§ PROBLEM
Figure out how many lines in these records contain "view". Only the number belongs in the reply.

(Data entries)
◇ ◇ ◇ ◇ ◇ ◇ ◇

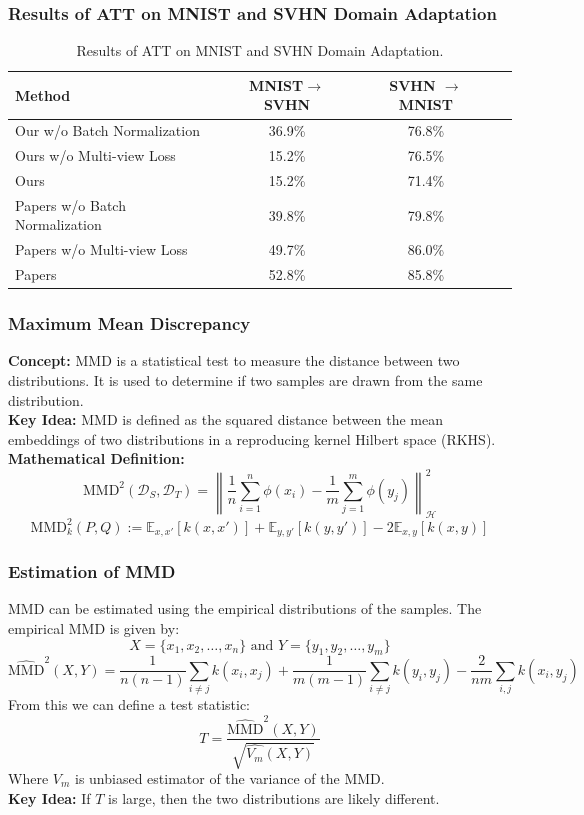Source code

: \documentclass{beamer}
\begin{document}
\begin{frame}
    \frametitle{Results of ATT on MNIST and SVHN Domain Adaptation}

    \begin{table}[h]
        \centering
        \caption{Results of ATT on MNIST and SVHN Domain Adaptation.}
        \label{tab:att_results}
        \begin{tabular}{lccc}
            \toprule
            \textbf{Method} & \textbf{MNIST\(\to\)SVHN} & \textbf{SVHN \(\to\) MNIST} \\
            \midrule
            Our w/o Batch Normalization & 36.9\% & 76.8\% \\
            Ours w/o Multi-view Loss & 15.2\% & 76.5\% \\
            Ours  & 15.2\% & 71.4\% \\
            \midrule
            Papers w/o Batch Normalization & 39.8\% & 79.8\% \\
            Papers w/o Multi-view Loss & 49.7\% & 86.0\% \\
            Papers  & 52.8\% & 85.8\% \\
            \bottomrule
        \end{tabular}
      \end{table}
\end{frame}


\begin{frame}
    \frametitle{Maximum Mean Discrepancy}
    \textbf{Concept:} MMD is a statistical test to measure the distance between two distributions. It is used to determine if two samples are drawn from the same distribution.\\
    \textbf{Key Idea:} MMD is defined as the squared distance between the mean embeddings of two distributions in a reproducing kernel Hilbert space (RKHS).\\
    \textbf{Mathematical Definition:}
    \[
        \text{MMD}^2(\mathcal{D}_S, \mathcal{D}_T) = \left\| \frac{1}{n} \sum_{i=1}^{n} \phi(x_i) - \frac{1}{m} \sum_{j=1}^{m} \phi(y_j) \right\|_{\mathcal{H}}^2
    \]
    \[
        \text{MMD}^2_k(P,Q) := \mathbb{E}_{x,x'}[k(x,x')] + \mathbb{E}_{y,y'}[k(y,y')] - 2\mathbb{E}_{x,y}[k(x,y)]
    \]   
\end{frame}

\begin{frame}
    \frametitle{Estimation of MMD}
    MMD can be estimated using the empirical distributions of the samples. The empirical MMD is given by:
    \[
         X = \{x_1, x_2, \ldots, x_n\} \text{ and } Y = \{y_1, y_2, \ldots, y_m\}
    \]
    \small \[
        \hat{\text{MMD}}^2(X,Y) = \frac{1}{n(n-1)} \sum_{i \neq j} k(x_i, x_j) + \frac{1}{m(m-1)} \sum_{i \neq j} k(y_i, y_j) - \frac{2}{nm} \sum_{i,j} k(x_i, y_j)
    \]
    From this we can define a test statistic:
    \[
        T = \frac{\hat{\text{MMD}}^2(X,Y)}{\sqrt{\hat{V_m}(X,Y)}}
    \]
    Where \(V_m\) is unbiased estimator of the variance of the MMD.\\
    \textbf{Key Idea:} If \(T\) is large, then the two distributions are likely different.\\

\end{frame}
\end{document}
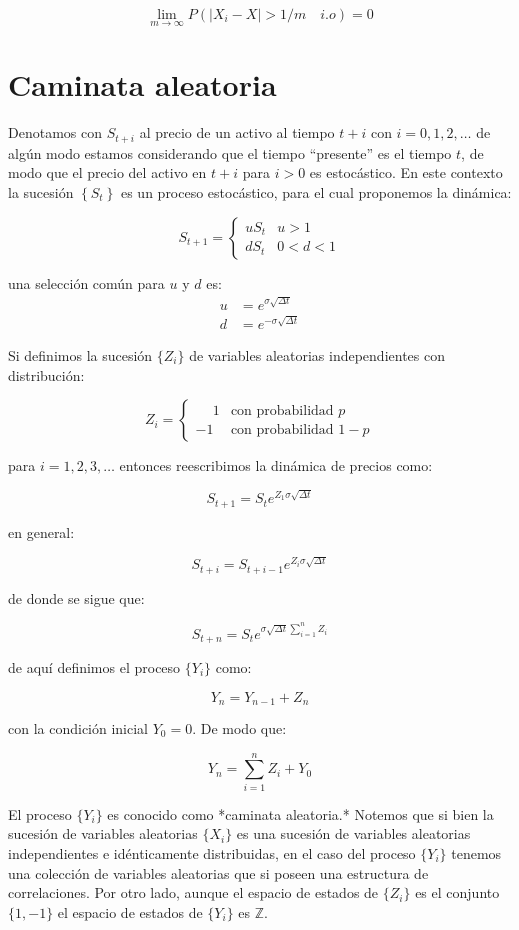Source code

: \documentclass{extreport}
\theoremstyle{definicion}
\theoremstyle{propiedad}
\begin{document}
$$
\lim_{m\rightarrow\infty}P\left(\vert X_i-X\vert > 1/m \quad i.o\right) = 0
$$

\section{Caminata aleatoria}

Denotamos con $S_{t+i}$ al  precio de un activo al tiempo $t+i$ con $i=0,1,2,\ldots$ de algún modo estamos considerando que el tiempo “presente” es el tiempo $t$, de modo que el precio del activo en $t+i$ para $i>0$ es estocástico. En este contexto  la sucesión $\left\{S_t\right\}$ es un proceso estocástico, para el cual proponemos la dinámica: 

$$
S_{t+1} = \begin{cases}
    uS_t & u>1 \\ 
    dS_t & 0<d<1
\end{cases}
$$

una selección común para $u$ y $d$ es:
\begin{align*}
    u  & = e^{\sigma \sqrt{\Delta t}}\\
    d  & = e^{-\sigma \sqrt{\Delta t}}
\end{align*}

Si definimos la sucesión $\{Z_i\}$ de variables aleatorias independientes con distribución:

$$
Z_i = \begin{cases} \phantom{-}1 & \text{con probabilidad }p  \\ 
-1 & \text{con probabilidad }1-p\end{cases}
$$

para $i = 1,2,3,\ldots$ entonces reescribimos la dinámica de precios como:

$$
S_{t+1} = S_te^{Z_1\sigma\sqrt{\Delta t}}
$$

en general:

$$
S_{t+i} = S_{t+i-1}e^{Z_{i}\sigma\sqrt{\Delta t}}
$$

de donde se sigue que:

$$
S_{t+n} = S_{t}e^{\sigma\sqrt{\Delta t}\sum_{i=1}^nZ_i}
$$

de aquí definimos el proceso $\{Y_i\}$  como:

$$
Y_n = Y_{n-1} + Z_n
$$

con la condición inicial $Y_0 = 0$. De modo que:

$$
Y_n = \sum_{i=1}^n Z_i + Y_0
$$

El proceso $\{Y_i\}$ es conocido como *caminata aleatoria.* Notemos que si bien la sucesión de variables aleatorias $\{X_i\}$ es una sucesión de variables aleatorias independientes e idénticamente distribuidas, en el caso del proceso $\{Y_i\}$ tenemos una colección de variables aleatorias que si poseen una estructura de correlaciones. Por otro lado, aunque el espacio de estados de $\{Z_i\}$ es el conjunto $\{1,-1\}$ el espacio de estados de $\{Y_i\}$ es $\mathbb{Z}.$ 
\end{document}

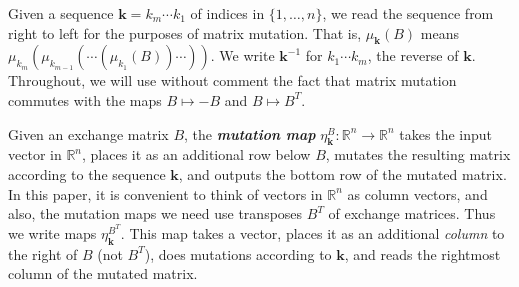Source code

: \documentclass{amsart}
\theoremstyle{definition}
\theoremstyle{remark}
\numberwithin{equation}{section}
\newcommand{\newword}[1]{\textbf{\emph{#1}}}
\newcommand{\reals}{\mathbb R}
\newcommand{\set}[1]{{\lbrace #1 \rbrace}}
\newcommand{\0}{{\mathbf{0}}}
\newcommand{\kk}{\mathbf{k}}
\begin{document}
Given a sequence $\kk=k_m\cdots k_1$ of indices in $\set{1,\ldots,n}$, we read the sequence from right to left for the purposes of matrix mutation.
That is, $\mu_\kk(B)$ means $\mu_{k_m}(\mu_{k_{m-1}}(\cdots(\mu_{k_1}(B))\cdots))$.
We write $\kk^{-1}$ for $k_1\cdots k_m$, the reverse of $\kk$.
Throughout, we will use without comment the fact that matrix mutation commutes with the maps $B\mapsto-B$ and $B\mapsto B^T$.

Given an exchange matrix $B$, the \newword{mutation map} $\eta^B_\kk:\reals^n\to\reals^n$ takes the input vector in $\reals^n$, places it as an additional row below $B$, mutates the resulting matrix according to the sequence $\kk$, and outputs the bottom row of the mutated matrix.
In this paper, it is convenient to think of vectors in $\reals^n$ as column vectors, and also, the mutation maps we need use transposes $B^T$ of exchange matrices.
Thus we write maps $\eta_\kk^{B^T}$.
This map takes a vector, places it as an additional \emph{column} to the right of $B$ (not $B^T$), does mutations according to $\kk$, and reads the rightmost column of the mutated matrix.
\end{document}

◇ ◇ ◇ ◇ ◇ ◇ ◇

§ REPLY TO THE TASK
2